The only silver lining for the markets were continued FII flows which topped $150 million last week
The stock market continued to totter within a tight range, failing to cross 5,400 decisively and closing the week about 0.86 pct higher at 5,366. Angela Merkel's support for ECB efforts resulted in world markets registering gains.
The markets looked for cues overseas as domestic indicators were mostly in the red. The only redeeming feature was inflation, which came in at 6.87 per cent compared with 7.25 per cent.
But food inflation continued to be in double digits. This "flash in the pan" may not convince the Reserve Bank of India (RBI) to change its stance and I expect the hawkish scenario to continue looking at the monsoon situation.
The prime minister's Independence Day speech laid to rest the hopes of any big bang policy measures. One could sense his government's helplessness in going ahead with reforms due to the difficult political scenario.
The Prime Minister's Economic Advisory Council projected 6.7 per cent GDP growth for 2012-13 and an inflation range of 6.5 per cent to 7 per cent, both of which seem quite optimistic going by the general consensus on the street.
International trade data disappointed with exports slipping 14.8 per cent in July compared to imports slipping 7.61 per cent, thus widening the trade gap.
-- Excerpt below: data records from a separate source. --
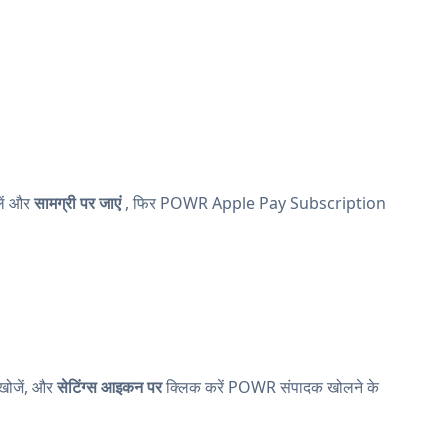
ें और
सामग्री पर जाएं
, फिर POWR Apple Pay Subscription
 खोजें, और
सेटिंग्स आइकन पर
क्लिक करें
POWR संपादक खोलने के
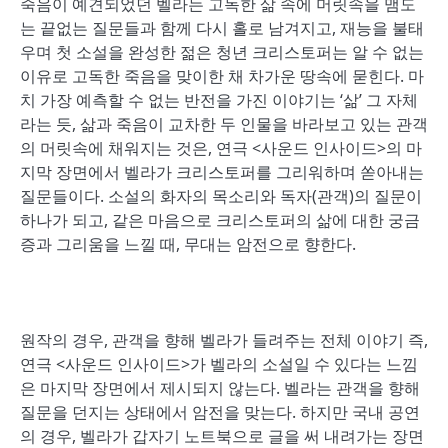
죽음이 예견되었던 벨라는 고독한 삶 속에 머릿속을 맴도
는 끝없는 질문들과 함께 다시 홀로 남겨지고, 재능을 불태
우며 첫 소설을 완성한 젊은 청년 크리스토퍼는 알 수 없는
이유로 고독한 죽음을 맞이한 채 차가운 땅속에 묻힌다. 마
치 가장 예측할 수 없는 반전을 가진 이야기는 ‘삶’ 그 자체
라는 듯, 삶과 죽음이 교차한 두 인물을 바라보고 있는 관객
의 머릿속에 채워지는 것은, 연극 <사운드 인사이드>의 마
지막 장면에서 벨라가 크리스토퍼를 그리워하며 쏟아내는
질문들이다. 소설의 화자의 목소리와 독자(관객)의 질문이
하나가 되고, 같은 마음으로 크리스토퍼의 삶에 대한 궁금
증과 그리움을 느낄 때, 무대는 암전으로 향한다.
원작의 경우, 관객을 향해 벨라가 들려주는 전체 이야기 즉,
연극 <사운드 인사이드>가 벨라의 소설일 수 있다는 느낌
은 마지막 장면에서 제시되지 않는다. 벨라는 관객을 향해
질문을 던지는 상태에서 암전을 맞는다. 하지만 국내 공연
의 경우, 벨라가 갑자기 노트북으로 글을 써 내려가는 장면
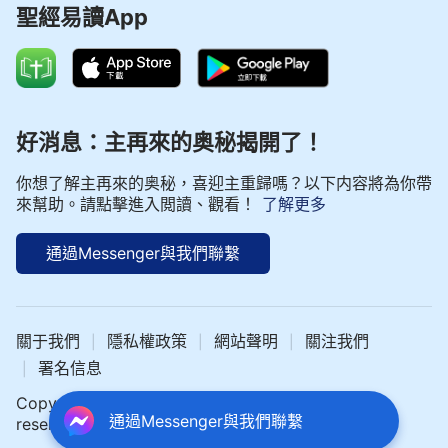
聖經易讀App
好消息：主再來的奥秘揭開了！
你想了解主再來的奥秘，喜迎主重歸嗎？以下内容將為你帶
來幫助。請點擊進入閲讀、觀看！
了解更多
通過Messenger與我們聯繫
關于我們
隱私權政策
網站聲明
關注我們
|
|
|
署名信息
|
Copyright © 2024 中文聖經網 All rights
通過Messenger與我們聯繫
reserved.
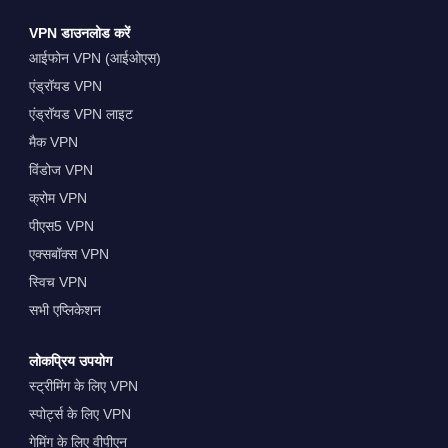
VPN डाउनलोड करें
आईफोन VPN (आईओएस)
एंड्रॉयड VPN
एंड्रॉयड VPN लाइट
मैक VPN
विंडोज VPN
क्रोम VPN
पीएस5 VPN
एक्सबॉक्स VPN
स्विच VPN
सभी एप्लिकेशन
लोकप्रिय उपयोग
स्ट्रीमिंग के लिए VPN
स्पोर्ट्स के लिए VPN
गेमिंग के लिए वीपीएन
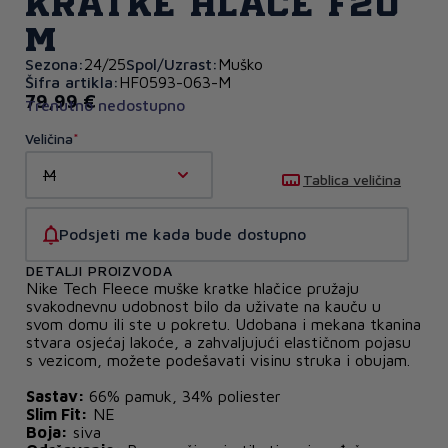
kratke hlače F20
M
Sezona:
24/25
Spol/Uzrast:
Muško
Šifra artikla:
HF0593-063-M
79,99 €
Trenutno nedostupno
Veličina
M
Tablica veličina
Podsjeti me kada bude dostupno
DETALJI PROIZVODA
Nike Tech Fleece muške kratke hlačice pružaju
svakodnevnu udobnost bilo da uživate na kauču u
svom domu ili ste u pokretu. Udobana i mekana tkanina
stvara osjećaj lakoće, a zahvaljujući elastičnom pojasu
s vezicom, možete podešavati visinu struka i obujam.
Sastav:
66% pamuk, 34% poliester
Slim Fit:
NE
Boja:
siva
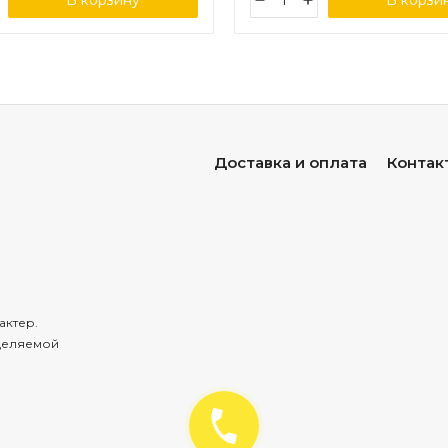
В корзину
В корзи
Доставка и оплата
Контак
актер.
деляемой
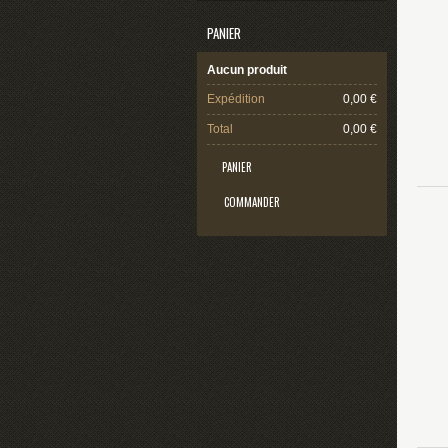
PANIER
Aucun produit
Expédition
0,00 €
Total
0,00 €
PANIER
COMMANDER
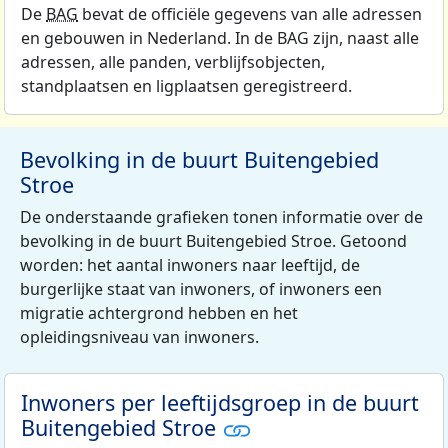
De
BAG
bevat de officiële gegevens van alle adressen
en gebouwen in Nederland. In de BAG zijn, naast alle
adressen, alle panden, verblijfsobjecten,
standplaatsen en ligplaatsen geregistreerd.
Bevolking in de buurt Buitengebied
Stroe
De onderstaande grafieken tonen informatie over de
bevolking in de buurt Buitengebied Stroe. Getoond
worden: het aantal inwoners naar leeftijd, de
burgerlijke staat van inwoners, of inwoners een
migratie achtergrond hebben en het
opleidingsniveau van inwoners.
Inwoners per leeftijdsgroep in de buurt
Buitengebied Stroe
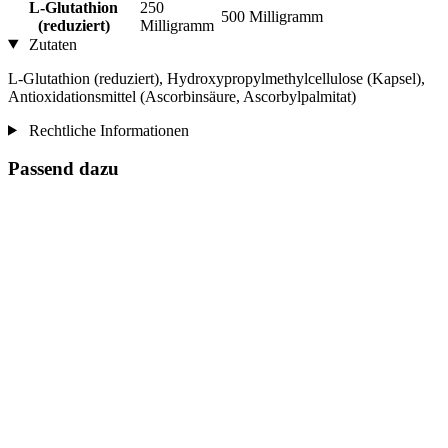
L-Glutathion
250
500 Milligramm
(reduziert)
Milligramm
Zutaten
L-Glutathion (reduziert), Hydroxypropylmethylcellulose (Kapsel),
Antioxidationsmittel (Ascorbinsäure, Ascorbylpalmitat)
Rechtliche Informationen
Passend dazu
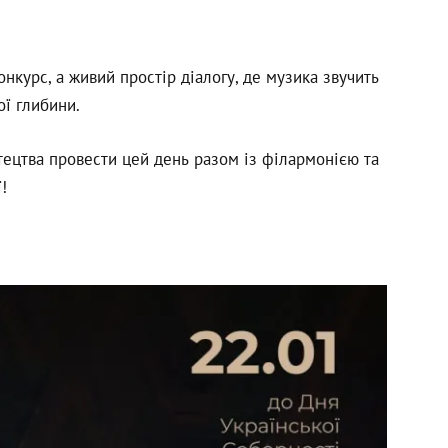
нкурс, а живий простір діалогу, де музика звучить
ої глибини.
ецтва провести цей день разом із філармонією та
!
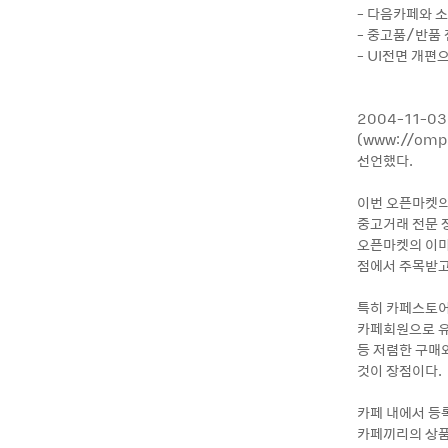
- 다음카페와 소
- 중고품/반품 
- UI전면 개
2004-11-
(www://om
선언했다.
이번 오픈마켓의
중고거래 전문 
오픈마켓의 이미지
점에서 주목받고
특히 카페스토어
카페회원으로 유
등 저렴한 구매와
것이 장점이다.
카페 내에서 등
카페끼리의 상품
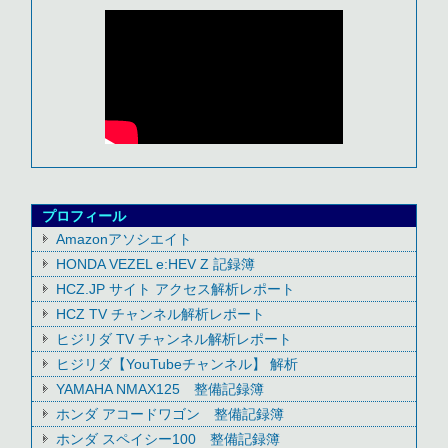
プロフィール
Amazonアソシエイト
HONDA VEZEL e:HEV Z 記録簿
HCZ.JP サイト アクセス解析レポート
HCZ TV チャンネル解析レポート
ヒジリダ TV チャンネル解析レポート
ヒジリダ【YouTubeチャンネル】 解析
YAMAHA NMAX125 整備記録簿
ホンダ アコードワゴン 整備記録簿
ホンダ スペイシー100 整備記録簿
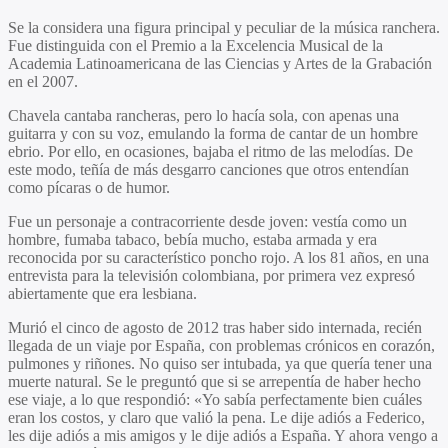
Se la considera una figura principal y peculiar de la música ranchera.
Fue distinguida con el Premio a la Excelencia Musical de la
Academia Latinoamericana de las Ciencias y Artes de la Grabación
en el 2007.
Chavela cantaba rancheras, pero lo hacía sola, con apenas una
guitarra y con su voz, emulando la forma de cantar de un hombre
ebrio. Por ello, en ocasiones, bajaba el ritmo de las melodías. De
este modo, teñía de más desgarro canciones que otros entendían
como pícaras o de humor.
Fue un personaje a contracorriente desde joven: vestía como un
hombre, fumaba tabaco, bebía mucho, estaba armada y era
reconocida por su característico poncho rojo. A los 81 años, en una
entrevista para la televisión colombiana, por primera vez expresó
abiertamente que era lesbiana.
Murió el cinco de agosto de 2012 tras haber sido internada, recién
llegada de un viaje por España, con problemas crónicos en corazón,
pulmones y riñones. No quiso ser intubada, ya que quería tener una
muerte natural. Se le preguntó que si se arrepentía de haber hecho
ese viaje, a lo que respondió: «Yo sabía perfectamente bien cuáles
eran los costos, y claro que valió la pena. Le dije adiós a Federico,
les dije adiós a mis amigos y le dije adiós a España. Y ahora vengo a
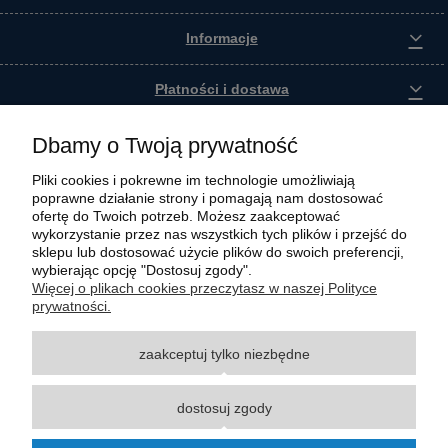
Informacje
Płatności i dostawa
Kontakt
Dbamy o Twoją prywatność
Pliki cookies i pokrewne im technologie umożliwiają
poprawne działanie strony i pomagają nam dostosować
ofertę do Twoich potrzeb. Możesz zaakceptować
wykorzystanie przez nas wszystkich tych plików i przejść do
sklepu lub dostosować użycie plików do swoich preferencji,
wybierając opcję "Dostosuj zgody".
Więcej o plikach cookies przeczytasz w naszej Polityce
prywatności.
zaakceptuj tylko niezbędne
Wszystkie materiały graficzne i zdjęciowe zamieszczone na stronie internetowej polmasz.pl
są prawnie chronione i stanowią własność intelektualną polmasz.pl. Jakiekolwiek
zwielokrotnianie, w tym kopiowanie, korzystanie lub rozpowszechnianie wskazanych
dostosuj zgody
powyżej materiałów wymaga zgody polmasz.pl w formie pisemnej pod rygorem nieważności,
z zastrzeżeniem korzystania o charakterze niekomercyjnym dla użytku osobistego, ze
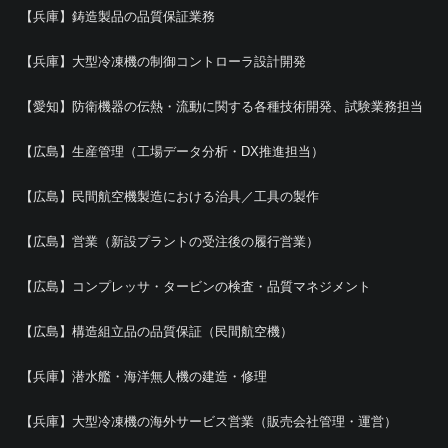
【兵庫】鋳造製品の品質保証業務
【兵庫】大型冷凍機の制御コントローラ設計開発
【愛知】防衛機器の伝熱・流動に関する各種技術開発、試験業務担当
【広島】生産管理（工場データ分析・DX推進担当）
【広島】民間航空機製造における治具／工具の製作
【広島】営業（新設プラントの受注後の履行営業）
【広島】コンプレッサ・タービンの検査・品質マネジメント
【広島】構造組立品の品質保証（民間航空機）
【兵庫】潜水艦・海洋無人機の建造・修理
【兵庫】大型冷凍機の海外サービス営業（販売会社管理・運営）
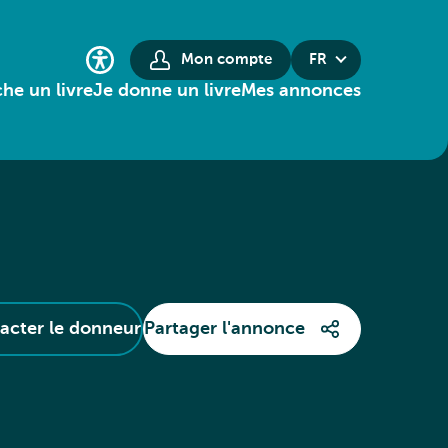
Mon compte
FR
he un livre
Je donne un livre
Mes annonces
acter le donneur
Partager l'annonce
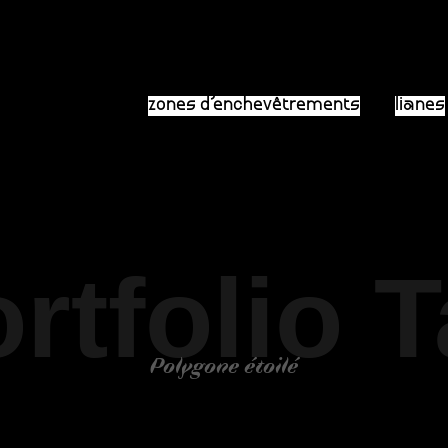
zones d’enchevêtrements
lianes
rtfolio 
Polygone étoilé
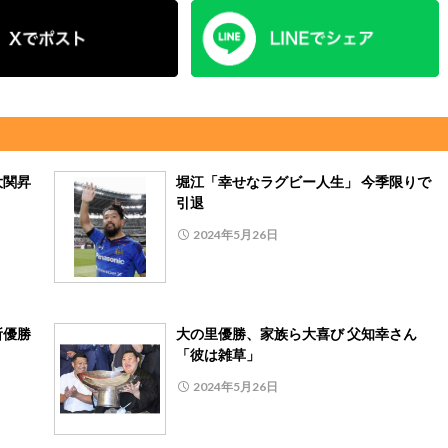
大関昇
堀江「幸せなラグビー人生」 今季限りで
引退
2024年5月26日
所優勝
大の里優勝、家族ら大喜び 父知幸さん
「彼は雑草」
2024年5月26日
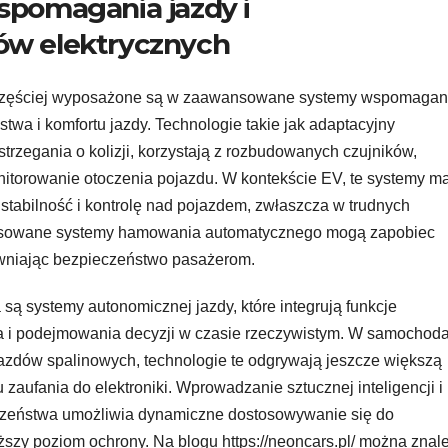
spomagania jazdy i
ów elektrycznych
częściej wyposażone są w zaawansowane systemy wspomagan
twa i komfortu jazdy. Technologie takie jak adaptacyjny
trzegania o kolizji, korzystają z rozbudowanych czujników,
nitorowanie otoczenia pojazdu. W kontekście EV, te systemy m
tabilność i kontrolę nad pojazdem, zwłaszcza w trudnych
nsowane systemy hamowania automatycznego mogą zapobiec
ewniając bezpieczeństwo pasażerom.
ą systemy autonomicznej jazdy, które integrują funkcje
 i podejmowania decyzji w czasie rzeczywistym. W samochod
ojazdów spalinowych, technologie te odgrywają jeszcze większą
aufania do elektroniki. Wprowadzanie sztucznej inteligencji i
zeństwa umożliwia dynamiczne dostosowywanie się do
szy poziom ochrony. Na blogu https://neoncars.pl/ można znal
Imports were falling faster than exports during the April-June quarter due to lower oil prices and falling gold demand. That seems to have bottomed out and going ahead, unless exports show an upward tick, it would be difficult to improve the trade deficit.
The monsoon continued to improve, but is still 15 pct below long-term average (LTA) as of mid-August. Northwest India is the worst affected with rainfall 25 pct below LTA. Any improvement may only add to statistics without improving the fortunes of the farming community.
Around the weekend, Finnish Foreign Minsiter Erkki Tuomioja dropped a bombshell that his country, which is among the top AAA credit countries, could be preparing for the euro break-up. Closer home, The Comptroller and Auditor General of India (CAG) too dropped a bombshell, accusing the government of pursuing policies which benefited certain private companies and groups resulting in an alleged loss of around $33 billion to the exchequer. Most of it was attributed to the allocation of coal blocks by the coal ministry which was directly under Prime Minister Manmohan Singh. The CAG figures could be debatable but this report will cause pandemonium in parliament for a few days, thus delaying other important decisions.
It seems the incumbent government has already started working towards general elections in 2014 (or even earlier?) and one could expect the rollout of populist measures irrespective of the fiscal situation. As mentioned last week, one of the key bills which may get passed in this session is the Food Security Bill which alone would be enough for a downgrade of India. The finance minister met banking heads on Saturday and requested them to keep EMIs at affordable levels to boost consumption demand.
There is already a scare of rising NPAs among PSU sector banks. He also announced the rescheduling of farm loans in drought-affected states and this could just be the beginning of such measures to come in the next few months which instead of achieving fiscal consolidation as intended a few weeks back, will result in fiscal implosion. I had warned of such measures last week.
The only silver lining for the markets were continued FII flows which topped $ 150 mln last week. To quote the famous phrase "beauty is in the eye of the beholder", I wonder whether we are missing out something the FIIs have noticed in the Indian economy and markets.
The results season has more or less come to an end with most companies showing a better-than-expected performance as expectations were anyways pared down. Coal India declared an 8 per cent growth in net profits which was in line with expectations. The mining company had taken a hit due to recent wage hikes.
The company sells coal at close to 70 per cent of international prices and still maintains a healthy bottom line. Tata Steel results were impacted due to European operations which have been like a millstone ever since it was brought into its fold.
ONGC came out with 48 per cent growth in net profits but one cannot take a cue as the subsidy burden, which is subjective, could change fortunes in the next few quarters, especially due to bleeding refiners and marketing PSUs. ONGC, like Coal India, sells crude at a huge discount to international prices -- $46.60 per barrel during the last quarter.
This week too will be a truncated one with Monday being a holiday on account of Eid. The markets will react to the CAG report on Tuesday but may not see a deep cut as the FII fund flows will ensure a cushion at lower levels.
The markets have got accustomed to a spate of adverse domestic news which doesn't have an effect beyond a couple of sessions. I have been suggesting to investors to lighten the portfolio but it's still not time for traders to go short.
There could still be 3 per cent - 4 per cent upside for the broader markets by when FIIs may realise that the grass is not as green as it seemed -- it was a mirage.